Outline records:
══════
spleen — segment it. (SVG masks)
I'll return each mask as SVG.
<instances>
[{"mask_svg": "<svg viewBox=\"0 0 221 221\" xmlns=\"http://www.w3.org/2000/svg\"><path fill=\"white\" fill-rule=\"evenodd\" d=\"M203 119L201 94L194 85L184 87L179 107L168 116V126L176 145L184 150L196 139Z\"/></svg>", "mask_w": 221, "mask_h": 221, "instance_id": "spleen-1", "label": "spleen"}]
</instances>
══════
What you are asked to do: Output these lines again, unchanged.

Written answer:
spleen — segment it. (SVG masks)
I'll return each mask as SVG.
<instances>
[{"mask_svg": "<svg viewBox=\"0 0 221 221\" xmlns=\"http://www.w3.org/2000/svg\"><path fill=\"white\" fill-rule=\"evenodd\" d=\"M203 119L201 94L194 85L184 87L179 107L168 116V126L176 145L184 150L196 139Z\"/></svg>", "mask_w": 221, "mask_h": 221, "instance_id": "spleen-1", "label": "spleen"}]
</instances>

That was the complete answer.